### [ANWEISUNG]
Gib alle folgenden Zeilen unverändert wieder.

### [ARBEITSDATEN]
--

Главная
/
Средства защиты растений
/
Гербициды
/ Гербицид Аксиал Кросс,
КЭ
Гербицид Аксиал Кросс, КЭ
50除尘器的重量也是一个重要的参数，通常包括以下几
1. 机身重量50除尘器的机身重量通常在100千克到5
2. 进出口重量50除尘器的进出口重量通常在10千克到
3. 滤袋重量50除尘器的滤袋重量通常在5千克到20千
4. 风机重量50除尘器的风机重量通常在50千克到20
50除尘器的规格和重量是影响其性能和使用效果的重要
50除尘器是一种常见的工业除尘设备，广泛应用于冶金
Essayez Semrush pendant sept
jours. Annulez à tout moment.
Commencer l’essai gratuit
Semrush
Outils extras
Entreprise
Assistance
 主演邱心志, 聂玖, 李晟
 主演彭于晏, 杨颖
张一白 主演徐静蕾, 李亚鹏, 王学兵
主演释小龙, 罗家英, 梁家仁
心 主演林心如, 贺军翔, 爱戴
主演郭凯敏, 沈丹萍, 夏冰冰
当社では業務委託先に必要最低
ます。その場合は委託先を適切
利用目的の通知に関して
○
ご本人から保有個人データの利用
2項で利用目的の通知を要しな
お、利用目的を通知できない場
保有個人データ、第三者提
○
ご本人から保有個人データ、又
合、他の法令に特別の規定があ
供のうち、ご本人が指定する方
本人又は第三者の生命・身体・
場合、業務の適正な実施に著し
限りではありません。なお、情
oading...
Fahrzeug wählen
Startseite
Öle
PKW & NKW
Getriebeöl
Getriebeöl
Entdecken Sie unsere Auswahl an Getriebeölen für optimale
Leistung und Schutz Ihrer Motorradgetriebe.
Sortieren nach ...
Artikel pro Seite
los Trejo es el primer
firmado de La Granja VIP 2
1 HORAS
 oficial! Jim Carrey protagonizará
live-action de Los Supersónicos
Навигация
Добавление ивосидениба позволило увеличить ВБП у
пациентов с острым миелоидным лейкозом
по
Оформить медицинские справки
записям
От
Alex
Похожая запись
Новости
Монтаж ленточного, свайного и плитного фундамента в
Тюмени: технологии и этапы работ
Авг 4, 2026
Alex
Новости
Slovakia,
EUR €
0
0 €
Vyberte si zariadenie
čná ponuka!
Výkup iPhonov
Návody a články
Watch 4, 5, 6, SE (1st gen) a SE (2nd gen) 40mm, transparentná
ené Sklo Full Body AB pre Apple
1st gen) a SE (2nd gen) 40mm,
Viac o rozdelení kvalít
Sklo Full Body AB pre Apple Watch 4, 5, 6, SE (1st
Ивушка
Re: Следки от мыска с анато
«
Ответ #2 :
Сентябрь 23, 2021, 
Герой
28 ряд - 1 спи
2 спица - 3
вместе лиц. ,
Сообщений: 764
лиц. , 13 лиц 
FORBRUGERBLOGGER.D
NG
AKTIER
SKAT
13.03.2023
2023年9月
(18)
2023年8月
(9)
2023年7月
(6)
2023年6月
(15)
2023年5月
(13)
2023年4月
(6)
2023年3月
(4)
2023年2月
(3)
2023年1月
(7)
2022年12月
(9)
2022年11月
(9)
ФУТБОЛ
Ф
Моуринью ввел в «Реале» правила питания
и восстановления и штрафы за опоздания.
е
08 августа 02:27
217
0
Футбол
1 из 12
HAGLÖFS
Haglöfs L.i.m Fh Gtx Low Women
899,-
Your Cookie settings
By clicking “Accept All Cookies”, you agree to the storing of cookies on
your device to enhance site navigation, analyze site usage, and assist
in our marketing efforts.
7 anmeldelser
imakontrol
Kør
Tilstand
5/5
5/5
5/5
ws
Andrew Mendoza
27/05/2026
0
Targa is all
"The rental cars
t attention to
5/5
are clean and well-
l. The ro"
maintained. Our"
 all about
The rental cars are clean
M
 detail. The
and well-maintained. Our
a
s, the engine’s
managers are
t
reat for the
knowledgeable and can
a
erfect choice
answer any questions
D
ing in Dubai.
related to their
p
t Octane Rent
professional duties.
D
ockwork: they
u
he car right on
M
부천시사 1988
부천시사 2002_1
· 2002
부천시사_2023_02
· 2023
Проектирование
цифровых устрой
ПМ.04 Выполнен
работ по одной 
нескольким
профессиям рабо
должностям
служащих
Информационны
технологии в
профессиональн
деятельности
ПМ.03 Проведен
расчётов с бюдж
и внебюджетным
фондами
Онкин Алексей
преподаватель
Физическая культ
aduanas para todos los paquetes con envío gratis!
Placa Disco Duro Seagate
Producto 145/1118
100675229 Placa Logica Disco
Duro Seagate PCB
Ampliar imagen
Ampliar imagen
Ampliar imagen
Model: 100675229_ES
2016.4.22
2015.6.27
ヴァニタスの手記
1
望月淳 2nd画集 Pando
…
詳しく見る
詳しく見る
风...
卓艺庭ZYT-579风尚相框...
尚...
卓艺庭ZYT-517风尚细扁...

--

### [ANTWORTBEREICH]
Главная
/
Средства защиты растений
/
Гербициды
/ Гербицид Аксиал Кросс,
КЭ
Гербицид Аксиал Кросс, КЭ
50除尘器的重量也是一个重要的参数，通常包括以下几
1. 机身重量50除尘器的机身重量通常在100千克到5
2. 进出口重量50除尘器的进出口重量通常在10千克到
3. 滤袋重量50除尘器的滤袋重量通常在5千克到20千
4. 风机重量50除尘器的风机重量通常在50千克到20
50除尘器的规格和重量是影响其性能和使用效果的重要
50除尘器是一种常见的工业除尘设备，广泛应用于冶金
Essayez Semrush pendant sept
jours. Annulez à tout moment.
Commencer l’essai gratuit
Semrush
Outils extras
Entreprise
Assistance
 主演邱心志, 聂玖, 李晟
 主演彭于晏, 杨颖
张一白 主演徐静蕾, 李亚鹏, 王学兵
主演释小龙, 罗家英, 梁家仁
心 主演林心如, 贺军翔, 爱戴
主演郭凯敏, 沈丹萍, 夏冰冰
当社では業務委託先に必要最低
ます。その場合は委託先を適切
利用目的の通知に関して
○
ご本人から保有個人データの利用
2項で利用目的の通知を要しな
お、利用目的を通知できない場
保有個人データ、第三者提
○
ご本人から保有個人データ、又
合、他の法令に特別の規定があ
供のうち、ご本人が指定する方
本人又は第三者の生命・身体・
場合、業務の適正な実施に著し
限りではありません。なお、情
oading...
Fahrzeug wählen
Startseite
Öle
PKW & NKW
Getriebeöl
Getriebeöl
Entdecken Sie unsere Auswahl an Getriebeölen für optimale
Leistung und Schutz Ihrer Motorradgetriebe.
Sortieren nach ...
Artikel pro Seite
los Trejo es el primer
firmado de La Granja VIP 2
1 HORAS
 oficial! Jim Carrey protagonizará
live-action de Los Supersónicos
Навигация
Добавление ивосидениба позволило увеличить ВБП у
пациентов с острым миелоидным лейкозом
по
Оформить медицинские справки
записям
От
Alex
Похожая запись
Новости
Монтаж ленточного, свайного и плитного фундамента в
Тюмени: технологии и этапы работ
Авг 4, 2026
Alex
Новости
Slovakia,
EUR €
0
0 €
Vyberte si zariadenie
čná ponuka!
Výkup iPhonov
Návody a články
Watch 4, 5, 6, SE (1st gen) a SE (2nd gen) 40mm, transparentná
ené Sklo Full Body AB pre Apple
1st gen) a SE (2nd gen) 40mm,
Viac o rozdelení kvalít
Sklo Full Body AB pre Apple Watch 4, 5, 6, SE (1st
Ивушка
Re: Следки от мыска с анато
«
Ответ #2 :
Сентябрь 23, 2021, 
Герой
28 ряд - 1 спи
2 спица - 3
вместе лиц. ,
Сообщений: 764
лиц. , 13 лиц 
FORBRUGERBLOGGER.D
NG
AKTIER
SKAT
13.03.2023
2023年9月
(18)
2023年8月
(9)
2023年7月
(6)
2023年6月
(15)
2023年5月
(13)
2023年4月
(6)
2023年3月
(4)
2023年2月
(3)
2023年1月
(7)
2022年12月
(9)
2022年11月
(9)
ФУТБОЛ
Ф
Моуринью ввел в «Реале» правила питания
и восстановления и штрафы за опоздания.
е
08 августа 02:27
217
0
Футбол
1 из 12
HAGLÖFS
Haglöfs L.i.m Fh Gtx Low Women
899,-
Your Cookie settings
By clicking “Accept All Cookies”, you agree to the storing of cookies on
your device to enhance site navigation, analyze site usage, and assist
in our marketing efforts.
7 anmeldelser
imakontrol
Kør
Tilstand
5/5
5/5
5/5
ws
Andrew Mendoza
27/05/2026
0
Targa is all
"The rental cars
t attention to
5/5
are clean and well-
l. The ro"
maintained. Our"
 all about
The rental cars are clean
M
 detail. The
and well-maintained. Our
a
s, the engine’s
managers are
t
reat for the
knowledgeable and can
a
erfect choice
answer any questions
D
ing in Dubai.
related to their
p
t Octane Rent
professional duties.
D
ockwork: they
u
he car right on
M
부천시사 1988
부천시사 2002_1
· 2002
부천시사_2023_02
· 2023
Проектирование
цифровых устрой
ПМ.04 Выполнен
работ по одной 
нескольким
профессиям рабо
должностям
служащих
Информационны
технологии в
профессиональн
деятельности
ПМ.03 Проведен
расчётов с бюдж
и внебюджетным
фондами
Онкин Алексей
преподаватель
Физическая культ
aduanas para todos los paquetes con envío gratis!
Placa Disco Duro Seagate
Producto 145/1118
100675229 Placa Logica Disco
Duro Seagate PCB
Ampliar imagen
Ampliar imagen
Ampliar imagen
Model: 100675229_ES
2016.4.22
2015.6.27
ヴァニタスの手記
1
望月淳 2nd画集 Pando
…
詳しく見る
詳しく見る
风...
卓艺庭ZYT-579风尚相框...
尚...
卓艺庭ZYT-517风尚细扁...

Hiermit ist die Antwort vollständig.